Performance comparison for different HPO algorithms at different wavelengths.

Table 3 Optimal hyper-parameter configuration selected by different HPO algorithms at different wavelengths.

We tuned the models on a machine with an 8 Core i7-9700K processor and 16 gigabytes (GB) of memory. We used Python 3.5, multiple open-source Python libraries, and open-source Python frameworks, including sklearn34. Figure 10 shows that for both MLP-R and SVR, RS produces much faster results than GS while maintaining lower RMSE for the same search space size. In general, GA offers lower RMSE for both models but has a higher CT compared to GS and RS in all three wavelengths. Overall, MLP-R outperforms SVR in terms of performance. However, we achieved better efficiency with SVR in our dataset.
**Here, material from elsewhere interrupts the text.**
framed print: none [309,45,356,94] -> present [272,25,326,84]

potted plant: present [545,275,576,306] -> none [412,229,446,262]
We introduced the machine learning approach to estimate the TN of soil using NDVI and multispectral characteristics (R, NIR and G) of the images. We also consider the environmental factors such as air temperature and RH. The performance of MLP-R and SVR models were tested on a fixed configuration space for the hyper-parameters under various hyper-parameter optimization techniques at three different wavelengths (Table 4). For both MLP-R and SVR, the default HP configuration do not yield the lowest RMSE, this demonstrates the significance of utilizing HPO. From Table 4, the estimation error of predicting soil TN is lowest in GA compared to GS and RS for both MLP-R and SVR, where \(\mu\) is the mean and \(\sigma\) is the standard deviation. While training the models, we split our dataset into train and test for all three wavelengths individually, where we use 80% of the data for training and 20% for testing.

Table 4 Estimation error for predicting soil TN.
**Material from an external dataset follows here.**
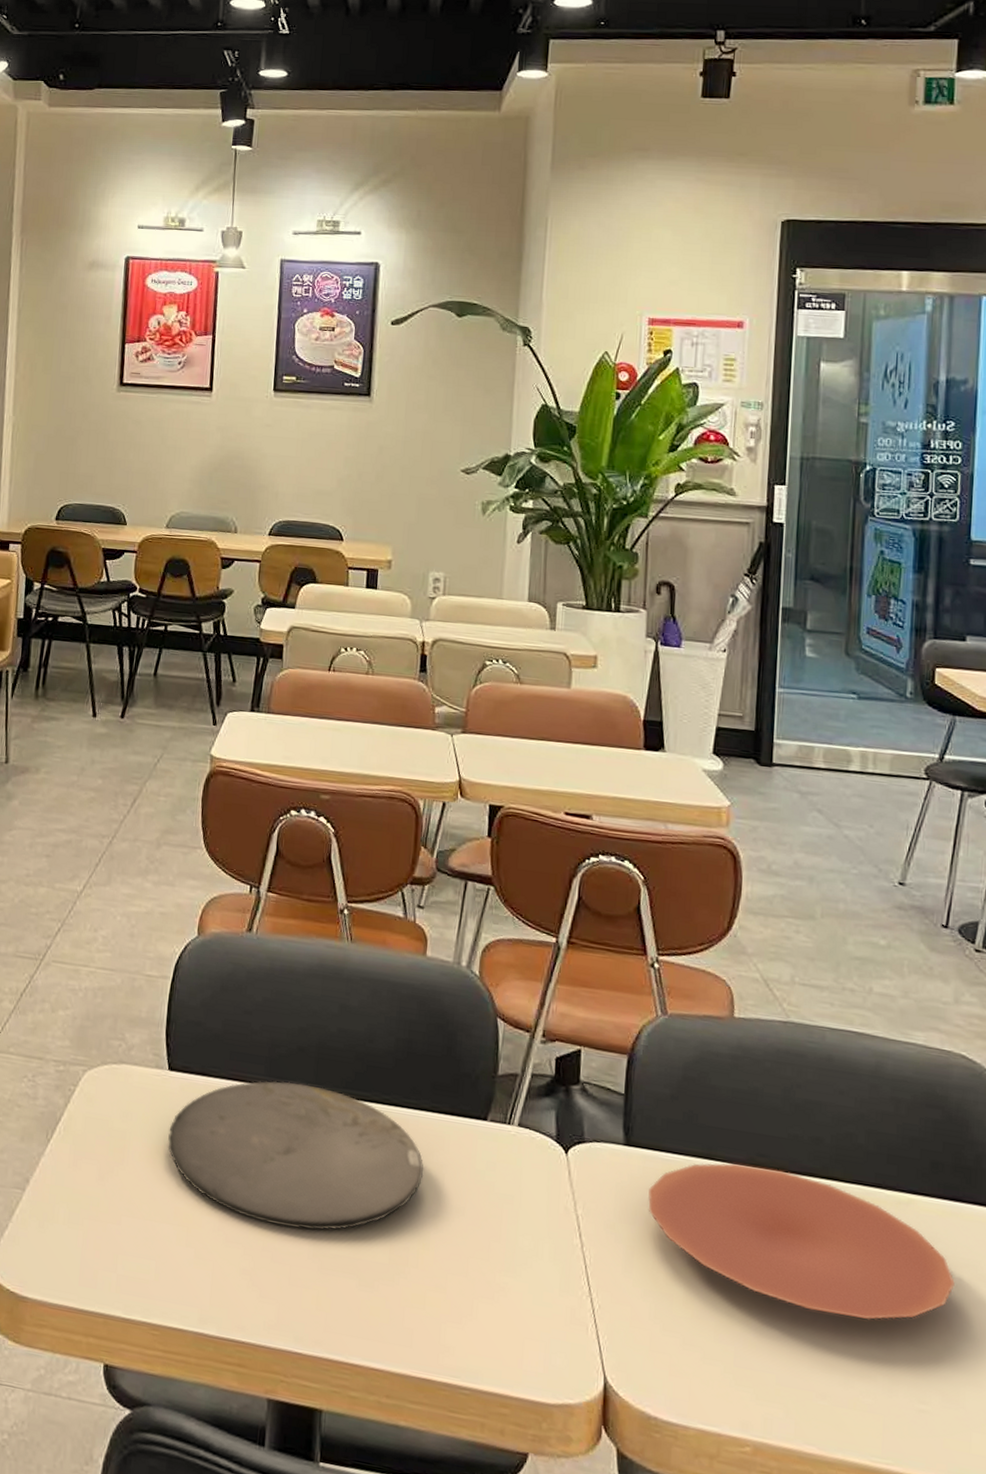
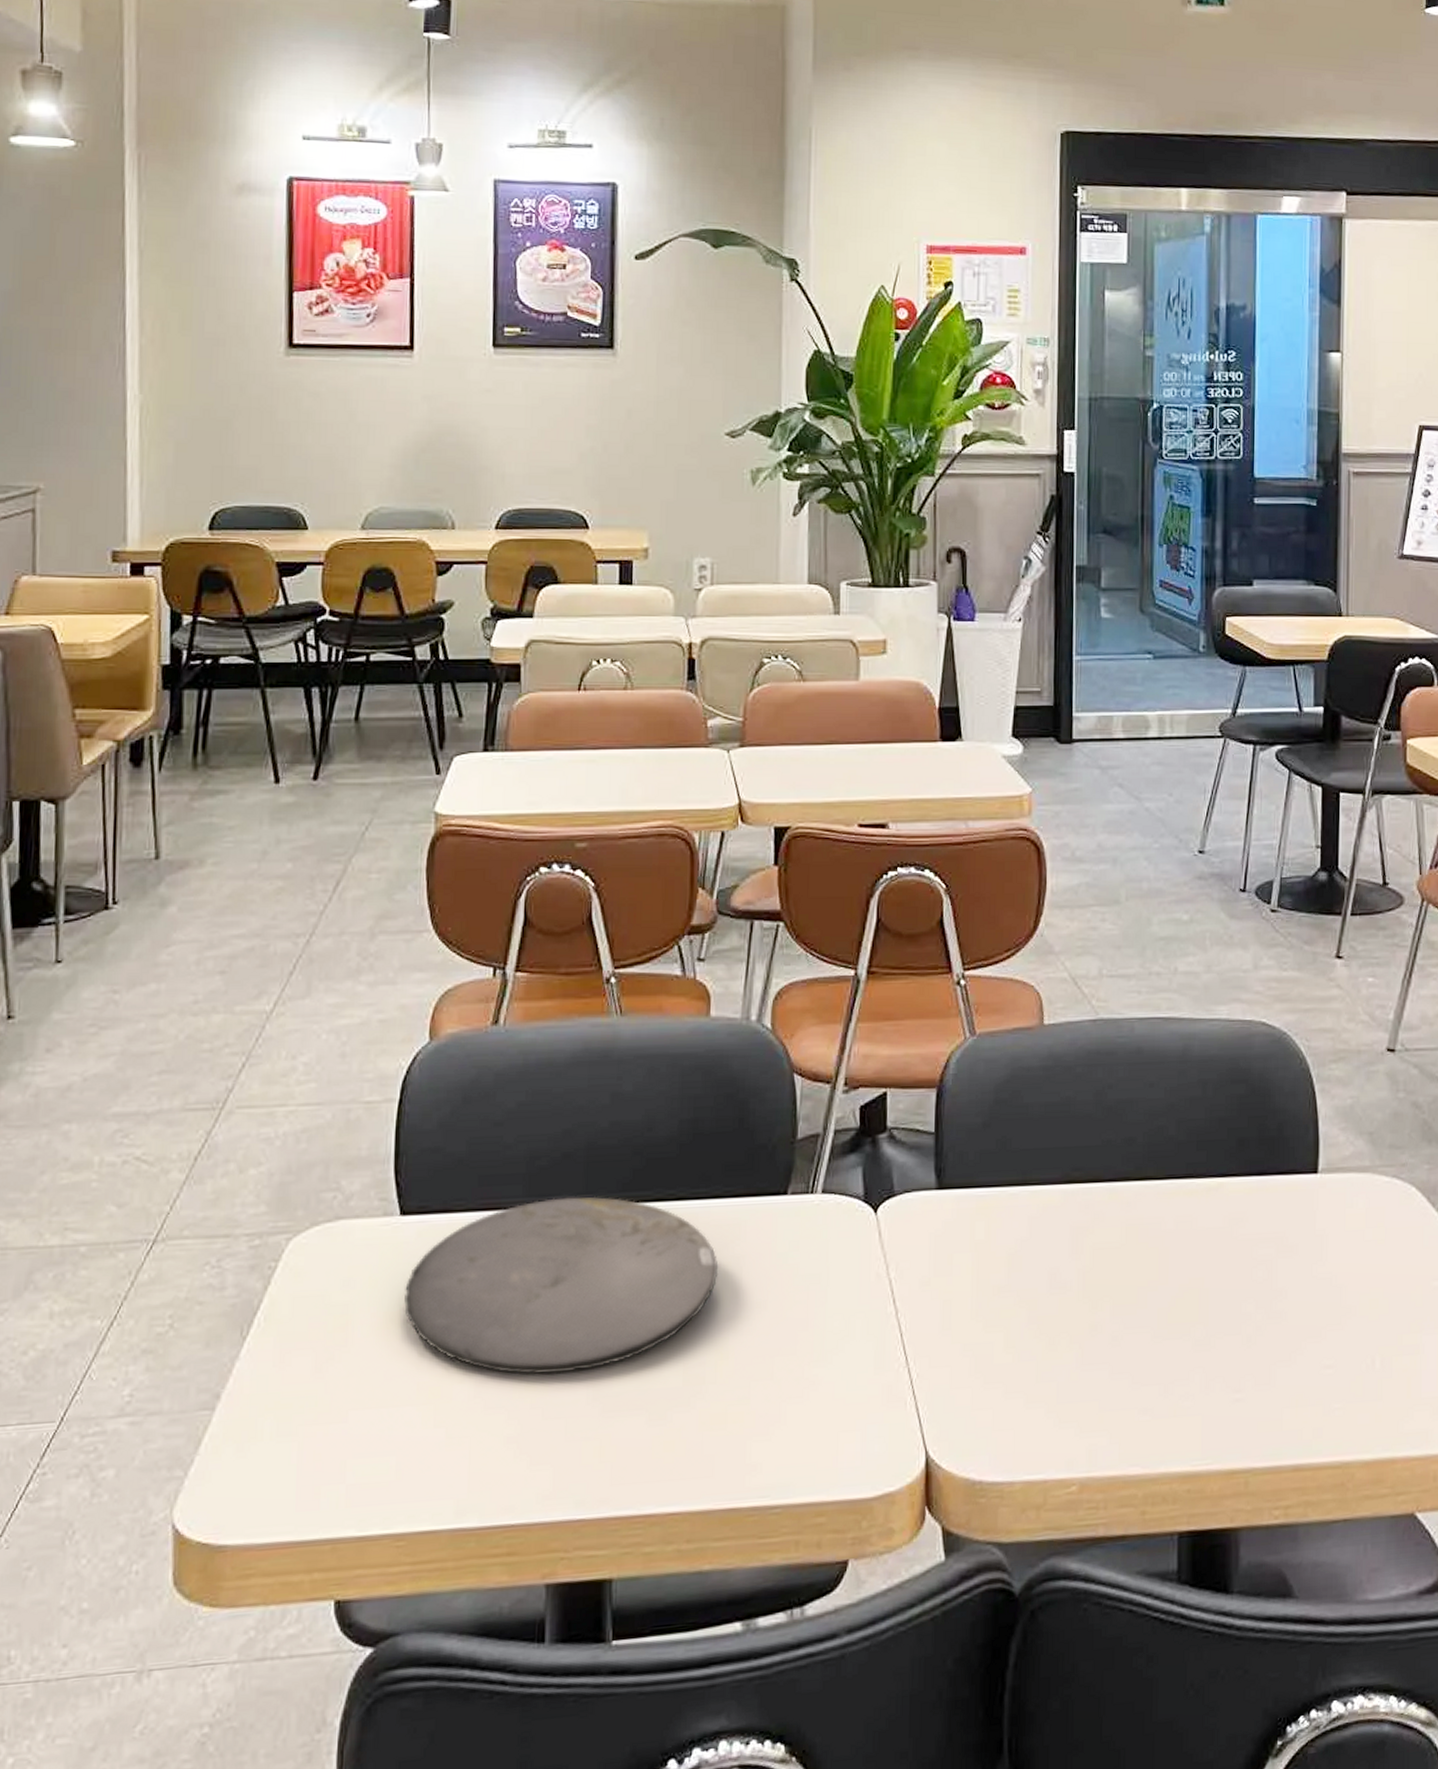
plate: present [648,1163,955,1320] -> none [964,1181,1263,1324]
The UMS framework can be used to estimate the total nitrogen in soil. However, depending on the types of soil and crops, the model needs to be re-calibrated. More specifically, the actual TN of soil should be obtained from the subset of the samples to calibrate the N spectrum’s intensity after determining the N lines using LIBS. Furthermore, N lines that fall around the 500 nm region should be avoided in sea sand due to the interferences with Titanium (Ti) lines23.

Conclusions

In this paper, we have demonstrated the ability of a UAV-based multispectral sensing solution to estimate soil total nitrogen. Specifically, we implemented two machine learning models multilayer perceptron regression and support vector regression to predict soil total nitrogen using a suite of data classes including UAV-based imaging data in red, near infrared, and green spectral bands, normalized difference vegetation indices (computed using the multispectral images), air temperature, and relative humidity. We performed hyperparameter optimization methods to tune the models for prediction performance. Overall, our numerical studies confirm that our machine learning-based predictive models can estimate total nitrogen of the soil with a root mean square percent error (RMSPE) of 10.8%.